CE, 13/07/2006, Société minière et industrielle de Rouge et la responsabilité étendue du producteur de déchets
Par Pauline DESNOUS
Responsable regionale Prevention des risques
GDF Suez
Posté le: 08/09/2012 14:03
Dans cet arrêt, le Conseil d’Etat a jugé que le détenteur ou le producteur des déchets reste responsable de ceux-ci jusqu’à ce que leur élimination soit achevée. Le fait qu’il ait transféré par contrat à un tiers cette mission ne le décharge pas de cette responsabilité.
Le Conseil d’Etat n’avait statué jusqu’ici que dans des affaires où le producteur des déchets était exploitant d’une installation classée, en édictant que, dans le cas où des déchets pouvant se rattacher à l’exploitation de l’installation avaient été éliminés dans des conditions irrégulières, l’administration était fondée à rechercher la responsabilité de l’exploitant. Cette position, toujours confirmée depuis, découle du fait que «les dispositions du contrat de droit privé par lesquelles cet exploitant s’était déchargé sur un tiers moyennant une rémunération forfaitaire de la responsabilité du stockage des résidus de son exploitation ne sont pas opposables à l’administration » (CE, 24 mars 1978, société La Quinoléine).

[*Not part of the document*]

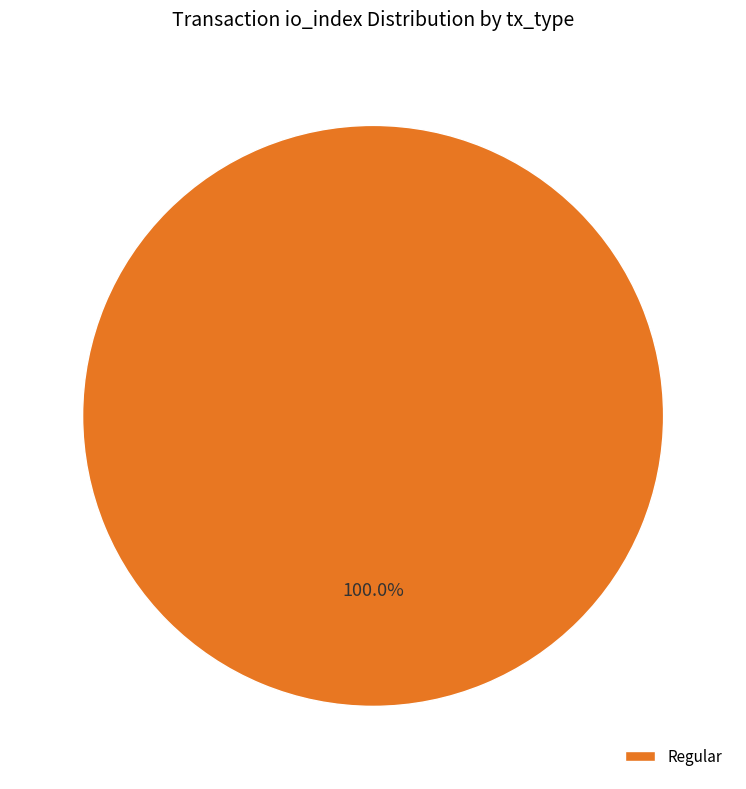

Which category accounts for the majority?

Regular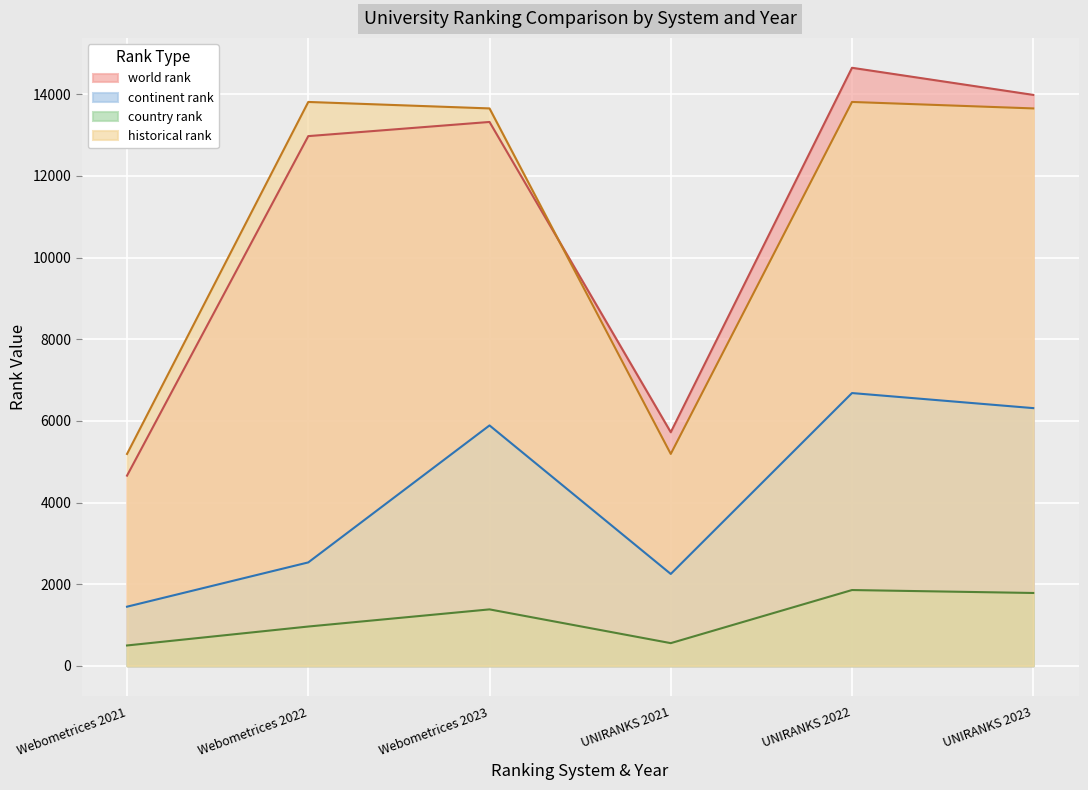

How many lines are shown in the chart?

4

L’arrêt du 13 juillet 2006 précité s’inscrit dans cette jurisprudence mais présente le grand intérêt d’avoir été prononcé dans le cadre de l’application de la législation des déchets et en particulier de l’article L. 541-3 du code de l’environnement : « Lorsque des déchets sont abandonnés, déposés ou gérés contrairement aux prescriptions du présent chapitre et des règlements pris pour leur application, l'autorité titulaire du pouvoir de police compétente avise le producteur ou détenteur de déchets des faits qui lui sont reprochés ainsi que des sanctions qu'il encourt et, après l'avoir informé de la possibilité de présenter ses observations, écrites ou orales, dans un délai d'un mois, le cas échéant assisté par un conseil ou représenté par un mandataire de son choix, peut le mettre en demeure d'effectuer les opérations nécessaires au respect de cette réglementation dans un délai déterminé ».
Le Conseil d’Etat a confirmé que « la seule circonstance que le détenteur ou le producteur de déchets a passé un contrat en vue d’assurer l’élimination de ces déchets ne l’exonère pas de ses obligations légales auxquelles il ne peut être regardé comme ayant satisfait qu’au terme de l’élimination des déchets». Cet arrêt a donc une portée générale: un producteur ou un détenteur de déchets, qu’il soit ou non exploitant d’une installation classée, n’est libéré de ses obligations que lorsque les déchets dont il est responsable ont été effectivement éliminés.
De ce fait, si des déchets ne sont pas traités, ou le sont de façon non conforme à la législation, l’administration est fondée à mettre à la charge de ce producteur ou détenteur l’élimination de ces déchets, quand bien même celui-ci se serait acquitté de la facture de leur élimination auprès du tiers avec qui il avait passé contrat. C’est le constat que les déchets n’ont pas été traités, ou ne l’ont pas été conformément à la législation, qui permet de mettre en cause la responsabilité du détenteur ou du producteur.
Par cet arrêt, on constate que la responsabilité du producteur de déchets est consolidée, malgré le fait que les déchets aient été confiés à un tiers de manière contractuelle. Le producteur conserve la responsabilité des déchets, même lors de leur transport ou de leur stockage par un tiers.